Limitations & Future Work

  • Experiments are conducted only on the Pythia family (up to 12B), which cannot verify if a quadratic decline in MIA performance occurs on larger LLMs (e.g., 70B, 175B).
  • Pythia is one of the few models with publicly released pre-training data; experimental conclusions may not directly apply to closed-source LLMs.
  • The Geometric Mean method is used for threshold selection, and alternative thresholding strategies might yield different conclusions.
  • The performance of MIA on fine-tuned models or models aligned with RLHF is not analyzed.
  • Black-box methods (SaMIA, CDD) are computationally expensive (taking ~20 days per model scale), limiting the scope of the experiments.

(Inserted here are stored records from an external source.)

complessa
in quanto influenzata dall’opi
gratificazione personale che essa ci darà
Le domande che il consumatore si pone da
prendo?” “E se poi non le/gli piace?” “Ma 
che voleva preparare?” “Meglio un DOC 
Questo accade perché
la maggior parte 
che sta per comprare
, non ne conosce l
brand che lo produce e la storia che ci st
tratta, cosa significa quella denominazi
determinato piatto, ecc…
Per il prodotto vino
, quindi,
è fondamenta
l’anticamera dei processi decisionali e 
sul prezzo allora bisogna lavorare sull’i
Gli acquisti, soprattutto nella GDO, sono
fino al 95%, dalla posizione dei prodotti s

  • vs Min-k% Prob (Shi et al., 2024): Min-k% performs well on WikiMIA but is not statistically significantly better than the Loss baseline; its improved version, Min-k%++, achieves more stable improvements through standardization.

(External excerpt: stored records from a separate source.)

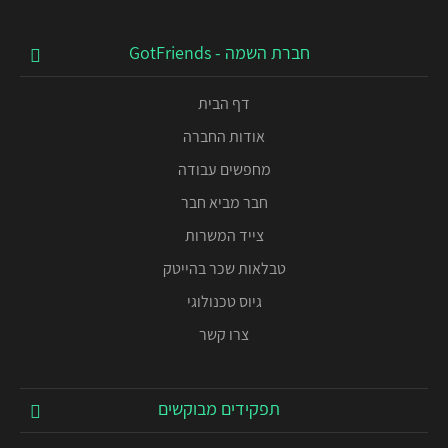
חברת השמה - GotFriends
דף הבית
אודות החברה
מחפשים עבודה
חבר מביא חבר
צייד המשרות
טבלאות שכר בהייטק
גיוס טכנולוגי
צרו קשר
תפקידים מבוקשים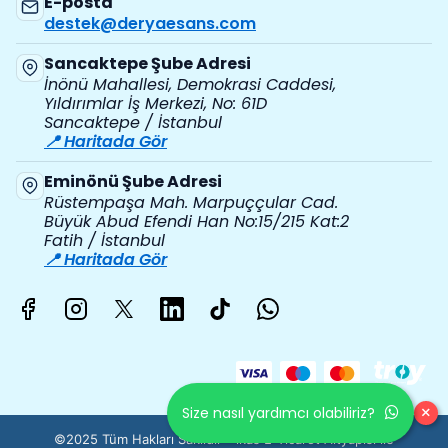
E-posta
destek@deryaesans.com
Sancaktepe Şube Adresi
İnönü Mahallesi, Demokrasi Caddesi,
Yıldırımlar İş Merkezi, No: 61D
Sancaktepe / İstanbul
📍 Haritada Gör
Eminönü Şube Adresi
Rüstempaşa Mah. Marpuççular Cad.
Büyük Abud Efendi Han No:15/215 Kat:2
Fatih / İstanbul
📍 Haritada Gör
×
Size nasıl yardımcı olabiliriz?
©2025 Tüm Hakları Saklıdır - ikas E-Ticaret
Altyapısı ile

  • vs ReCaLL (Xie et al., 2024): By adding a non-member prefix to perturb likelihoods, ReCaLL achieves the highest peak performance (0.806) despite having fewer outliers, offering a unique advantage in specific scenarios.
  • vs Duan et al. (2024) (Negative Result Paper): Duan used Truncate Split on the Pile and found near-random MIA performance. This paper confirms that Truncate Split is indeed the worst splitting method, explaining the source of their negative conclusion while also establishing non-trivial MIA signals through the Relative Split.

Rating

  • Novelty: ⭐⭐⭐⭐ The statistical analysis framework is novel, and the discovery of embedding emergence is original, though most individual analyses are not entirely new.
  • Experimental Thoroughness: ⭐⭐⭐⭐⭐ Thousands of experiments cover multiple dimensions; the analysis is comprehensive and systematic, with hypothesis testing and memorization score analyses provided in the appendix.
  • Writing Quality: ⭐⭐⭐⭐ Clear structure, each analysis leads to definite conclusions, and figures/tables feature high information density.
  • Value: ⭐⭐⭐⭐ Highly valuable reference for the MIA community, reconciling previously contradictory positive and negative findings, while guiding the design of future MIA methods.